#### 原文:
在这个例子中，slim.stack 调用 slim.fully_connected 三次，并将函数上一次调用的输出传递给下一次调用。但是，在每个调用中，隐形单元（hidden units）的数量分别为 32,64,128。相似地，我们可以使用 stack 去简化多层卷积的堆叠：

# Verbose way: 冗长的方式
x = slim.conv2d(x, 32, [3, 3], scope='core/core_1')
x = slim.conv2d(x, 32, [1, 1], scope='core/core_2')
x = slim.conv2d(x, 64, [3, 3], scope='core/core_3')
x = slim.conv2d(x, 64, [1, 1], scope='core/core_4')

# Using stack:
x = slim.stack(x, slim.conv2d, [(32, [3, 3]), (32, [1, 1]), (64, [3, 3]), (64, [1, 1])], scope='core')

4.3 Slim 作用域（Scopes）

除了 TensorFlow 中的scope机制的几种类型（name_scope，variable_scope），slim 增加了一个名为 arg_scope的新scope 机制。这个新scope 允许用户去给一个或多个 op 指定一套默认参数，这些默认参数将被传给 arg_scope里使用的的每一个 op。这个功能最好通过例子来说明。考虑一下代码段：

net = slim.conv2d(inputs, 64, [11, 11], 4, padding='SAME',
                  weights_initializer=tf.truncated_normal_initializer(stddev=0.01),
                  weights_regularizer=slim.l2_regularizer(0.0005), scope='conv1')
net = slim.conv2d(net, 128, [11, 11], padding='VALID',
                  weights_initializer=tf.truncated_normal_initializer(stddev=0.01),
                  weights_regularizer=slim.l2_regularizer(0.0005), scope='conv2')

#### 学以致用:
(a) 请抄录原文中从“x = slim.conv2d(x, 32, [1, 1], scope='core/core_2')”到“[1, 1], scope='core/core_4')”的部分。
(b) 根据原文回答下列问题：
(i) slim.stack 调用 slim.fully_connected 三次时，各次调用的隐形单元数量分别是多少？
(ii) 除了 name_scope 和 variable_scope，slim 新增的 scope 机制叫什么名字？
(iii) 在最后一个代码段中，名为 conv1 的那次 slim.conv2d 调用把 padding 设为什么？

#### 数据摘录:
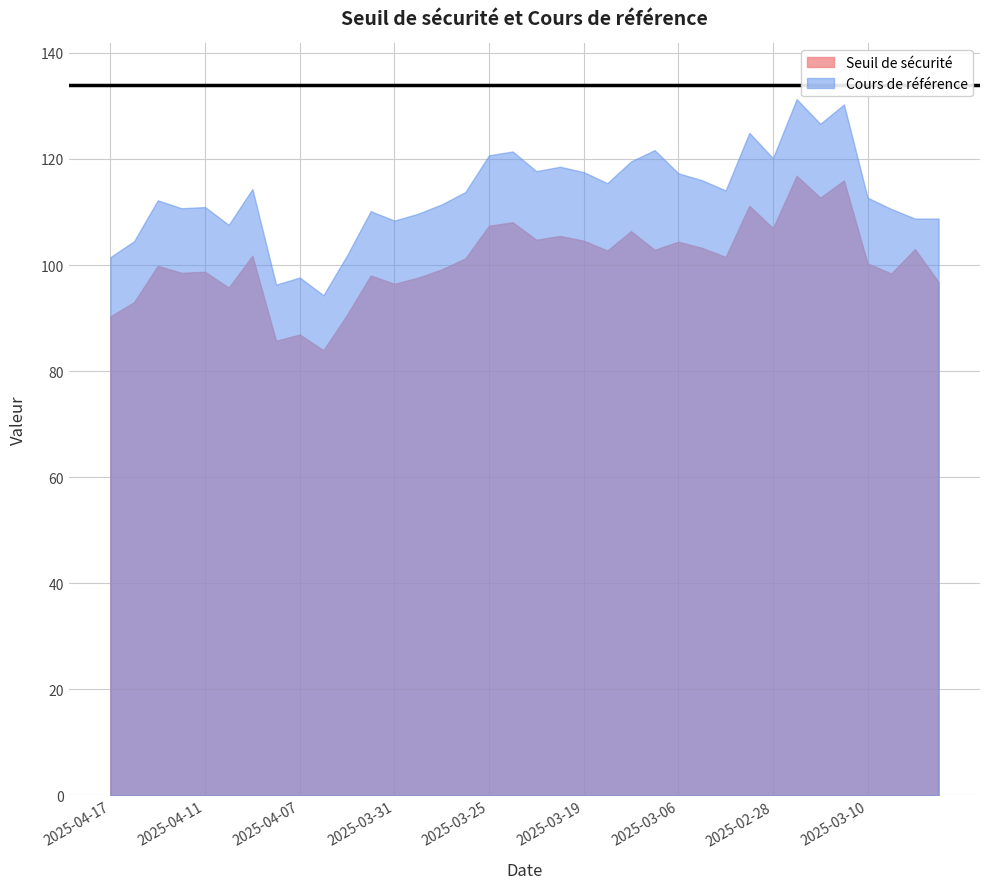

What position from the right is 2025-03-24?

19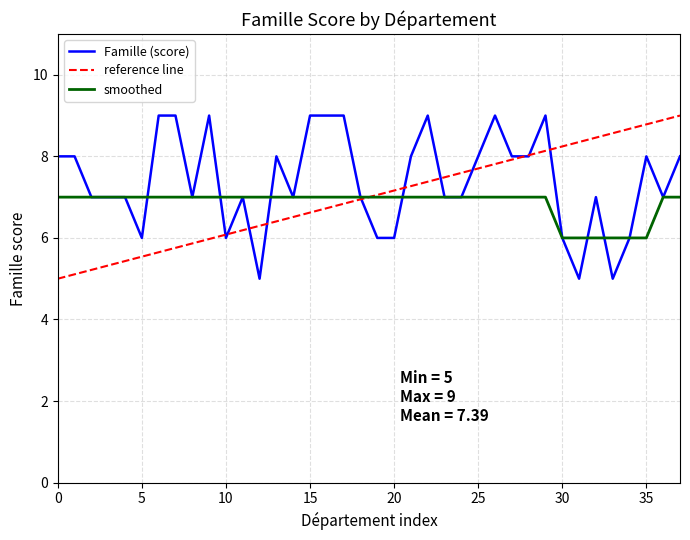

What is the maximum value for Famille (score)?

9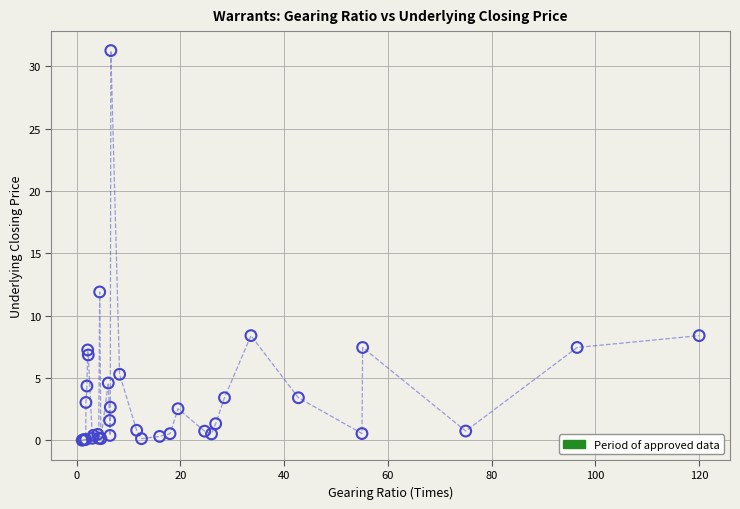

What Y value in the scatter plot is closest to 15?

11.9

#### 任务解答:
(a)
x = slim.conv2d(x, 32, [1, 1], scope='core/core_2')
x = slim.conv2d(x, 64, [3, 3], scope='core/core_3')
x = slim.conv2d(x, 64, [1, 1], scope='core/core_4')

(b)
(i) 分别为 32、64、128。
(ii) arg_scope。
(iii) 'SAME'。